/Natalka wrote:
Chciałam zapytać bardziej doświadczone koleżanki. Czy wiecie może co może być przyczyną tego że implantacja nie dochodzi do skutku? Czytałam temat o spadku temp w kilka dni po owulacji, następnie jej wzroście i niestety fiasku w postaci @. Też tak miałam. Spadkowi towarzyszył ból podbrzusza, dość nawet silny potem były wzdęcia i bóle piersi. Powiem szczerze że byłam zaskoczona gdy nagle 29 dnia cyklu yemp spadła przyszedł okres. Byłam przekonana że coś się zadzialo a tu nic... Dlaczego tak się mogło stac? Czy coś da się zrobić by sytuacja zakończyła się pozytywnie?
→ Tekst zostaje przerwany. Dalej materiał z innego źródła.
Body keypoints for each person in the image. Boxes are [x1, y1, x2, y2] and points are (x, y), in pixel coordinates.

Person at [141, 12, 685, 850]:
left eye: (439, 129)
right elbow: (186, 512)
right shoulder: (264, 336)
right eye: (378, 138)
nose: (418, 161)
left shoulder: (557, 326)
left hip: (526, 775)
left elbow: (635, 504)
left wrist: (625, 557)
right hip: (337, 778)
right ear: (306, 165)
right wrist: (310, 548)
Problemów może być masa, może to być niedomoga lutealna, słaba morfologia endometrium, zbyt cienkie endometrium, problemy z krzepnięciem krwi, zaburzenia metaboliczne czy immunologiczne, nieprawidłowości chromosomalne zarodka. Z resztą nasz organizm może też celowo przeszkodzić w implantacji, choćby na skutek stresu, czy innych czynników - organizm tak jakby mówił "to nie jest dobry czas na ciążę".
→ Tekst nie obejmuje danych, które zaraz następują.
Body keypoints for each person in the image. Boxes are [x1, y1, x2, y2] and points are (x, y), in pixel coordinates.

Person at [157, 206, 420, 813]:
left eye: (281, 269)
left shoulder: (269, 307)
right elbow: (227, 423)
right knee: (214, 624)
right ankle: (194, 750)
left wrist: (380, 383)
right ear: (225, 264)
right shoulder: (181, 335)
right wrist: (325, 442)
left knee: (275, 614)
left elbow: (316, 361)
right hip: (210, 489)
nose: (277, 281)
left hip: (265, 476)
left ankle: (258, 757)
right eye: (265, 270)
Co może pomóc przy zagnieżdżaniu? Na poprawę endometrium polecany jest ananas (głównie jego środek, trochę twardy ale na prawdę działa) jemy go od momentu owulacji. Chodzi tu o bromelinę która jest w nim zawarta, ma właściwości przeciwzapalne, przeciwzakrzepowe i fibrynolityczne działa gojąco na rany, wpływa korzystnie na krążenie krwi, ma działanie przeciwnowotworowe i immunomodulujące.
Inne dziewczyny biorą acard ale to już polecam skonsultować z lekarzem.
Dobrze jest takie sytuacje skonsultować z lekarzem i szukać przyczyny takich problemów. Ja przeszłam 4 ciąże biochemiczne, jedno poronienie pod koniec 6tc i ciążę pozamaciczną, mój lekarz uparcie twierdził, że nie potrzebne są mi badania, że "zobaczymy jaka będzie kolejna ciąża" i prawdopodobnie kolejna również byłaby poronieniem ze względu na nieprawidłowy kariotyp u mnie. Dlatego ciśnij lekarzy jak tylko się da, jak nie ten to inny, szukaj dobrych klinik gdzie Ci pomogą.